Nitin, I would suggest not to disturb the bottles while fermentation.Lets wait and see what the end result is. I think it should be ok to add boiled and cooled water and sugar and adjust the wine. Just don't store it for too long.It seems in Ancient Rome wine was served diluted with water to bring down the strength of it.So it should work.
Whatever the final outcome is please keep me posted.
It came out nice as i opened it in 21 days but its too sweet n very less sour. Rest everything seems fine. Can you suggest anything to make it better?
Thank you for the feedback Rahul and sorry for the late reply. I think the yeast did not breakdown the sugar well which resulted in too sweet wine. Allow the wine to sit for a few more days, as it sits the sweetness reduces and strength increases. You may dilute with very little water (boiled and cooled) but that may bring down the strength of the wine.If nothing works a 1/4 cup of store bought red wine can be mixed.Hope this helps.
We live (Dutch woman/American man) on the south coast of Turkey on the Mediterranean Sea and for years have been making wines from many different things, but never from beets, so I am eager to try this. We have made wine from Parsley, Cactus, Mandarin Oranges, Blood Oranges, Pomegranates, Cherrys, Plums and a local fruit called Musmullah because they all grow here in our garden. Thanks for your recipe.
thanks for the post, please i want to know how long this beetroot wine can last?
Hi Paige, Beetroot wine can be kept for 2-3 months after that the wine becomes strong and the color turns transparent. I usually use it up fast as no preservatives or stabilizers are added to prolong shelf life.
Thank you for stopping by.
Hi. I’m Divya from SriLanka. I made my wine following your recipe.
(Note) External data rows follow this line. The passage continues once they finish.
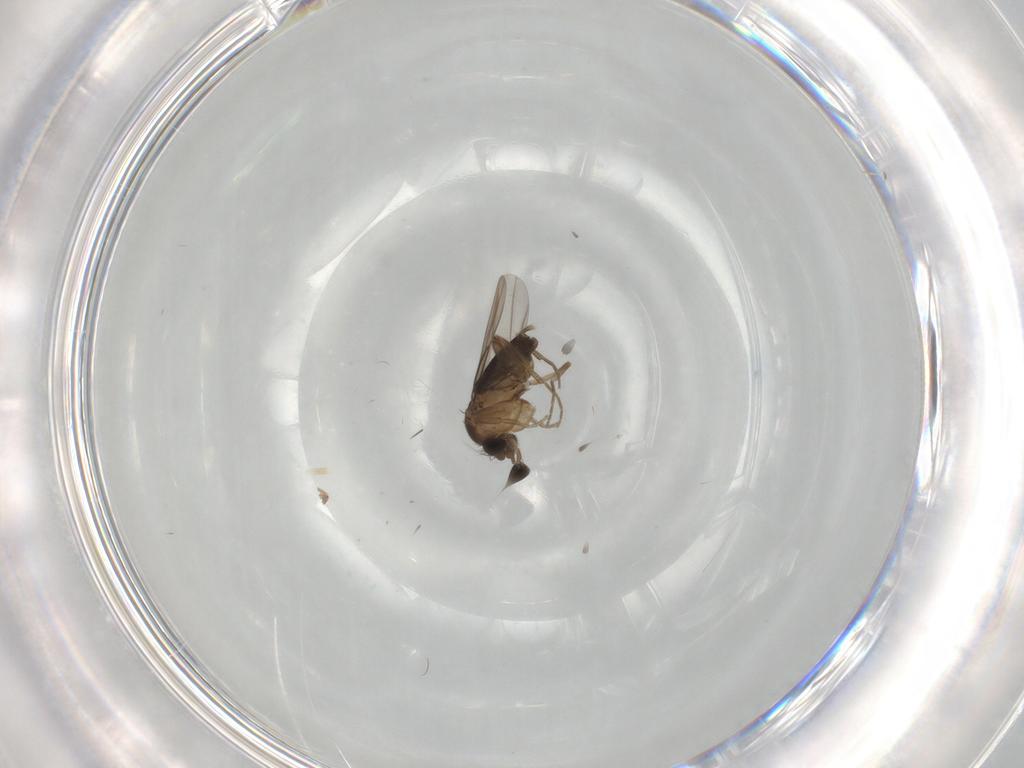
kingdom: Animalia
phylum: Arthropoda
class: Insecta
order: Diptera
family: Phoridae
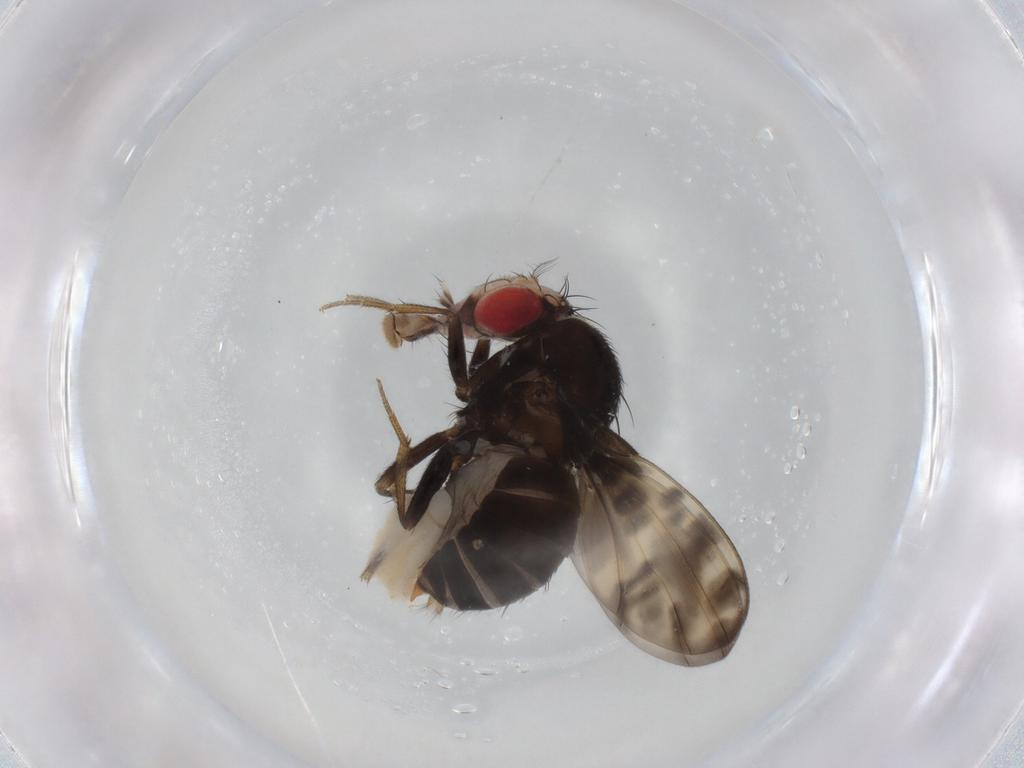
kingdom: Animalia
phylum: Arthropoda
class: Insecta
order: Diptera
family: Drosophilidae
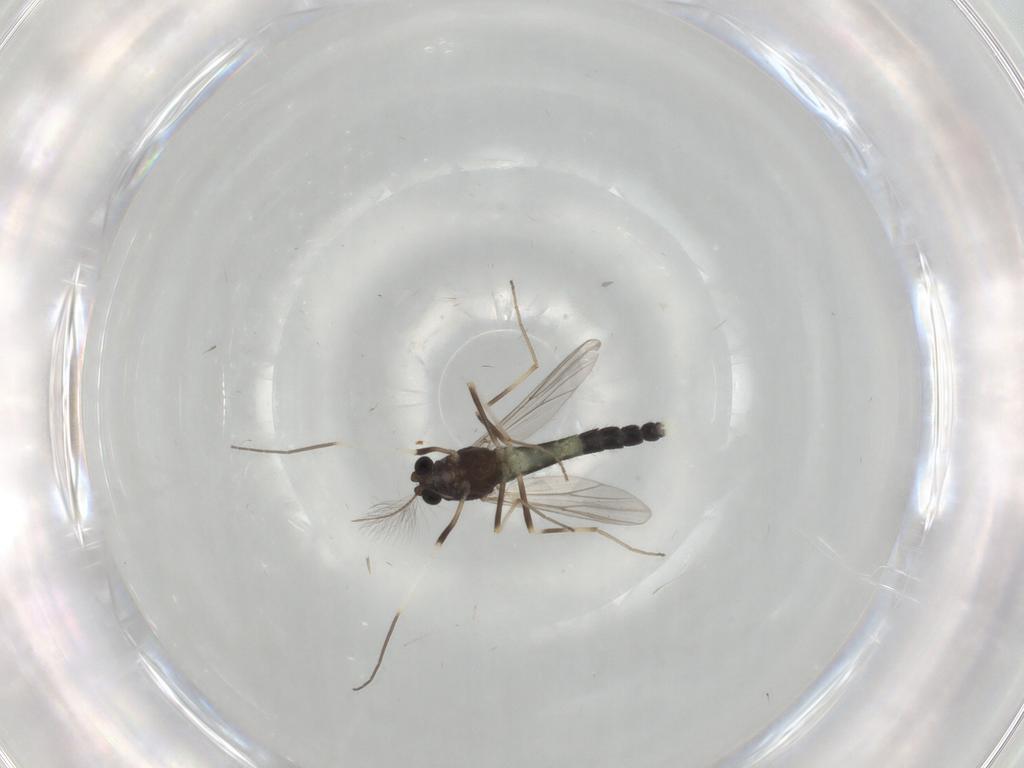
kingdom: Animalia
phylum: Arthropoda
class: Insecta
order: Diptera
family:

I couldnt find lime yesterday so added it only today. When i took the bottles to add them, i saw some frothing and some gas collected. Hope it is all set... Fingers crossed till the end of 14 days!!!!
We are making our first couple of bottles of your Beetroot wine recipe. We want it a little less sweet as we are trying to cut down on sugars. What are your thoughts about using a cup or cup and a half of local honey instead of sugar?
Adding honey to wine is totally new to me. I am not sure how it is going to react in the fermentation process. May be you should give it a try with a small batch only. Do let me know how it goes.